PROBLEM REQUIREMENTS :: Verbatim output of the full listing is required.

SUPPLIED DATA ::
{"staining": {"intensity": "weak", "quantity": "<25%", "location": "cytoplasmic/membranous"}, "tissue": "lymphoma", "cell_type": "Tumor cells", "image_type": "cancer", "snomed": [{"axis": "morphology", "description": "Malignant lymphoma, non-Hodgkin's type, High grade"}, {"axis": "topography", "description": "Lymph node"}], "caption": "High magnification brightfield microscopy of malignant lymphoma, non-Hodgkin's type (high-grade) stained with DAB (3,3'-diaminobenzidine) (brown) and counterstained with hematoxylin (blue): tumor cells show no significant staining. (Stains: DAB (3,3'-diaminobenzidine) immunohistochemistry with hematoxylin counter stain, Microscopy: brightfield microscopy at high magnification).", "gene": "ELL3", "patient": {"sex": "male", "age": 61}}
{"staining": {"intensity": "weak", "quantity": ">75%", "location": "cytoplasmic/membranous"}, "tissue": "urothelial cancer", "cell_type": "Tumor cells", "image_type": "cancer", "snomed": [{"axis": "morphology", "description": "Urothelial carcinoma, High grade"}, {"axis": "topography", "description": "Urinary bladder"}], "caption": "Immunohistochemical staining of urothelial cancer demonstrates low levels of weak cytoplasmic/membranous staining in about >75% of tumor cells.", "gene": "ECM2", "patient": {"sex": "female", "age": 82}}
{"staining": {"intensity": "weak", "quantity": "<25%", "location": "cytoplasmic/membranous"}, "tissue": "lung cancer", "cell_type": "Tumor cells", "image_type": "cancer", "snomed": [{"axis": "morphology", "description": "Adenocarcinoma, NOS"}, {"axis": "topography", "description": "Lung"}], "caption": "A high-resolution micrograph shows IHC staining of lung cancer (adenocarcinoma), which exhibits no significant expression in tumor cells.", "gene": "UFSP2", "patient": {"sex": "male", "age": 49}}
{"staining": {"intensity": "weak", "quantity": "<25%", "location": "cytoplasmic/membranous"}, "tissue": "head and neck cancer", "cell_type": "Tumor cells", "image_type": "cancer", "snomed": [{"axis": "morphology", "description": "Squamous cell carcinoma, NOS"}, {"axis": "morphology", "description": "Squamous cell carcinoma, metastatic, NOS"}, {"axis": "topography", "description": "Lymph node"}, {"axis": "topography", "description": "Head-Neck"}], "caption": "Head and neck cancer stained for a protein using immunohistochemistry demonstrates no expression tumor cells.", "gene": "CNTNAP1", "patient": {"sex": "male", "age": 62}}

RESULT OF THE EXERCISE ::
{"staining": {"intensity": "weak", "quantity": "<25%", "location": "cytoplasmic/membranous"}, "tissue": "lymphoma", "cell_type": "Tumor cells", "image_type": "cancer", "snomed": [{"axis": "morphology", "description": "Malignant lymphoma, non-Hodgkin's type, High grade"}, {"axis": "topography", "description": "Lymph node"}], "caption": "High magnification brightfield microscopy of malignant lymphoma, non-Hodgkin's type (high-grade) stained with DAB (3,3'-diaminobenzidine) (brown) and counterstained with hematoxylin (blue): tumor cells show no significant staining. (Stains: DAB (3,3'-diaminobenzidine) immunohistochemistry with hematoxylin counter stain, Microscopy: brightfield microscopy at high magnification).", "gene": "ELL3", "patient": {"sex": "male", "age": 61}}
{"staining": {"intensity": "weak", "quantity": ">75%", "location": "cytoplasmic/membranous"}, "tissue": "urothelial cancer", "cell_type": "Tumor cells", "image_type": "cancer", "snomed": [{"axis": "morphology", "description": "Urothelial carcinoma, High grade"}, {"axis": "topography", "description": "Urinary bladder"}], "caption": "Immunohistochemical staining of urothelial cancer demonstrates low levels of weak cytoplasmic/membranous staining in about >75% of tumor cells.", "gene": "ECM2", "patient": {"sex": "female", "age": 82}}
{"staining": {"intensity": "weak", "quantity": "<25%", "location": "cytoplasmic/membranous"}, "tissue": "lung cancer", "cell_type": "Tumor cells", "image_type": "cancer", "snomed": [{"axis": "morphology", "description": "Adenocarcinoma, NOS"}, {"axis": "topography", "description": "Lung"}], "caption": "A high-resolution micrograph shows IHC staining of lung cancer (adenocarcinoma), which exhibits no significant expression in tumor cells.", "gene": "UFSP2", "patient": {"sex": "male", "age": 49}}
{"staining": {"intensity": "weak", "quantity": "<25%", "location": "cytoplasmic/membranous"}, "tissue": "head and neck cancer", "cell_type": "Tumor cells", "image_type": "cancer", "snomed": [{"axis": "morphology", "description": "Squamous cell carcinoma, NOS"}, {"axis": "morphology", "description": "Squamous cell carcinoma, metastatic, NOS"}, {"axis": "topography", "description": "Lymph node"}, {"axis": "topography", "description": "Head-Neck"}], "caption": "Head and neck cancer stained for a protein using immunohistochemistry demonstrates no expression tumor cells.", "gene": "CNTNAP1", "patient": {"sex": "male", "age": 62}}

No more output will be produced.